ReplyDeleteI like all of the arguments that have been presented here, each of them add a new aspect to a nearly in exhaustible subject, but I can't help wondering how this all ties in to the urn? Those immortal people, forever at the most joyous occasion of their lives, perhaps, what do they care about telling the truth, being honest, or what constitutes beauty? Why is that the moral of this story? Shouldn't it be something about timelessness or weddings or.. trees, for that matter. I don't see how the last lines play in to all this. I mean, if it means that honesty is beautiful, that seems kind of random doesn't it? Where did it talk about honesty before? Without those last lines, I would have said you were supposed to take away some knowledge about time, mortality, moments in life or the aspects of change, not "honesty". That truly puzzles me. Unless I'v got it backwards, and it's not so much that truth is beauty, but that the beauty shown on the urn is the "truth". But if that's the case, why is that something that is "what we know on earth, and all we need to know"? Unless this is a really shallow poem about the joys of sex, which I kinda doubt, just because that's not usually what constitutes the "timeless classics". I don't know. :/
I think the urn allows us to acknowledge the value of truth and how saying truth, no matter if its a good thing or a bad thing at the time, will always have a positive outcome in the end. Beauty is in the eyes of the beholder, and that beauty is the truth to that person.

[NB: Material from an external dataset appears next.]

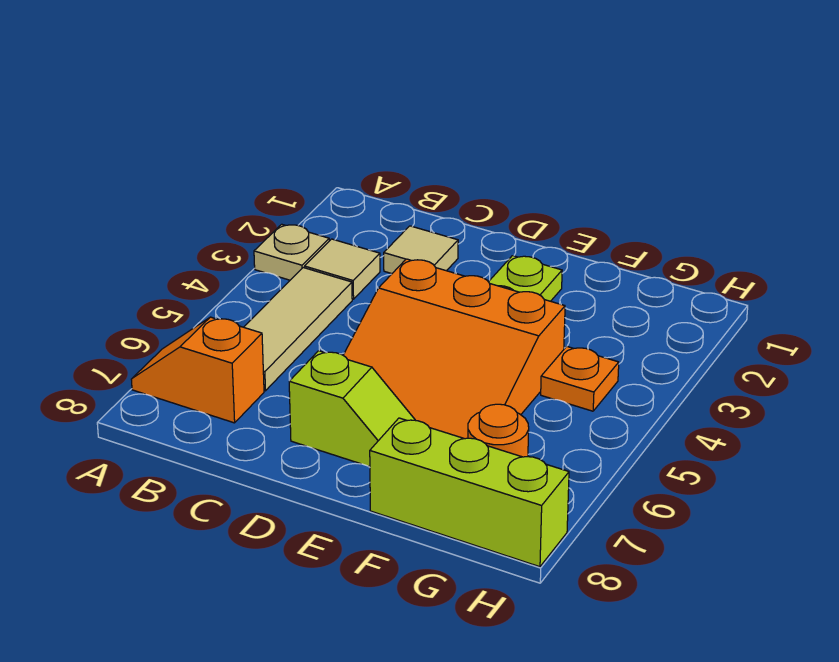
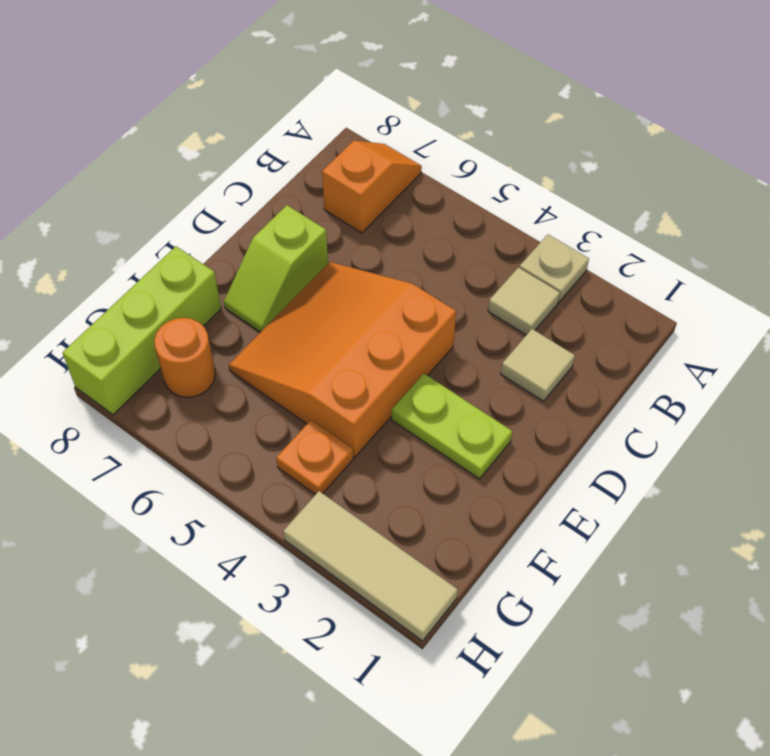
tan tile B4:B6 level 1 -> tan tile H1:H3 level 1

ReplyDeletei, like Eileen, agree that the last line of the poem is opean to interpretation. i donot believe that the author wanted everyone extract the same message from his words. Infact i believe that most poets, much like painters and musitions, wan ppl to use there work to envoke thoughts and or emotions all there own. as for the urn i can say that i understand it all to be that death is truth and truth is enlightenment.
ReplyDeleteI think that the images Keats described were probably derived from Grecian art and mythology. But that last line about truth and beauty just doesn’t seem to fit. Maybe it was just a striking though he had that he felt he needed to incorporate somehow; but knowing Romantic poets that just couldn’t be it.
ReplyDeleteI suppose this can be taken on how you perceive either truth or beauty. If you consider the truth to be absolute, then beauty exists indefinitely. However, if you consider beauty to be “in the eye of the beholder”, then that makes truth subjective. But then what is truth? Right and wrong? Or the public understanding of right and wrong? That excludes outliers who believe in a different set of goods and evils, thereby altering their perception of beauty.
Urk. But that means that if my idea of BEAUTY doesn’t coincide with someone else’s than one of us is crazy because our truths won’t match up either. Well crud, I do believe I just talked myself in a huge nonsensical circle. A circle of TRUTH.
This blog and these answers just support Eileen’s idea about the last line just being open to interpretation, because I bet if we read every paper, thesis, and thought about this poem we would agree with a part of each.